▶ _Texte fourni_:

Et pourtant c'est un fait : Un village français, courageuse série française qui partait qui plus est d'assez loin, vient de réussir le pari de surclasser de bout en bout la plupart des super-productions américaines de la fin 2010. Oui : une série française. Et même pas sur Canal ! Sur France 3, une chaîne dont on savait à peine qu'elle existait.

La nouvelle a de quoi déboussoler. On a tellement de mal à y croire que durant un court laps de temps, on se creuse la tête pour essayer de trouver la petite bête, la scène sans intérêt ou le comédien qui ne serait pas assez juste. Disons que Marie Kremer, qui incarne Lucienne, la jeune institutrice, a sans doute encore quelques progrès à faire. Mais ce n'est pas suffisant pour éclipser la qualité tout bonnement exceptionnelle de cette troisième saison. Après tout, même dans Mad Men il y a parfois des jeunes comédiens un peu limites. Laquelle Mad Men fait d'ailleurs presque pâle figure à côté de ce formidable chapitre d'Un village français (il est vrai que les aventures de Don Draper ont été un  peu en-deçà de leur niveau habituel cette année).

▶ _Exercice_:
Réécrivez tout ce qui va de « La nouvelle a » jusqu'à « habituel cette année). » dans la critique d'Un village français, en remplaçant « institutrice » par « enseignante ».

▶ _Données fournies_:
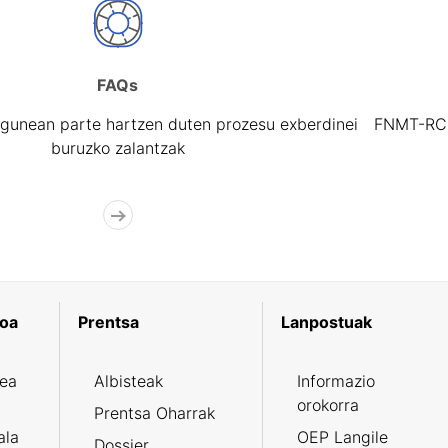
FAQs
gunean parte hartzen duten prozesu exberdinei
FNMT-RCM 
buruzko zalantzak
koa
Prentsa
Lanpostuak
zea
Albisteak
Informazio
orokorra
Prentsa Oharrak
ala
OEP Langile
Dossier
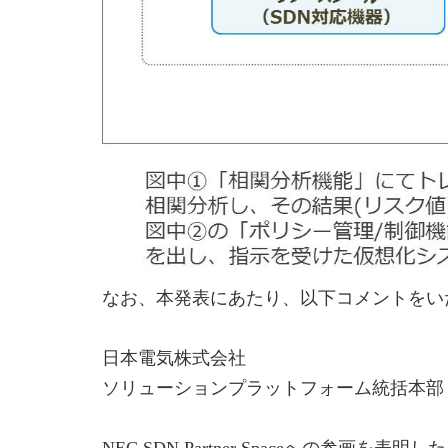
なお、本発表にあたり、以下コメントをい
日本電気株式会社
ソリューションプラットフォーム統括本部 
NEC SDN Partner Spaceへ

---

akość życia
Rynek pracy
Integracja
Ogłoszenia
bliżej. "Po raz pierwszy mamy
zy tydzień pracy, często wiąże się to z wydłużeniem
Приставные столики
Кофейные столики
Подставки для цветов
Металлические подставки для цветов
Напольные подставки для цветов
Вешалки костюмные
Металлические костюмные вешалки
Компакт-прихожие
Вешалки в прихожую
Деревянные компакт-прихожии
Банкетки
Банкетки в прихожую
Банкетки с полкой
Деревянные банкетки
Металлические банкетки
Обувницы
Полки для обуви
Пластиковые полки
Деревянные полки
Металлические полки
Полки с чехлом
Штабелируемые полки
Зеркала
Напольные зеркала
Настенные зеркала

▶ _Tâche réalisée_:
La nouvelle a de quoi déboussoler. On a tellement de mal à y croire que durant un court laps de temps, on se creuse la tête pour essayer de trouver la petite bête, la scène sans intérêt ou le comédien qui ne serait pas assez juste. Disons que Marie Kremer, qui incarne Lucienne, la jeune enseignante, a sans doute encore quelques progrès à faire. Mais ce n'est pas suffisant pour éclipser la qualité tout bonnement exceptionnelle de cette troisième saison. Après tout, même dans Mad Men il y a parfois des jeunes comédiens un peu limites. Laquelle Mad Men fait d'ailleurs presque pâle figure à côté de ce formidable chapitre d'Un village français (il est vrai que les aventures de Don Draper ont été un  peu en-deçà de leur niveau habituel cette année).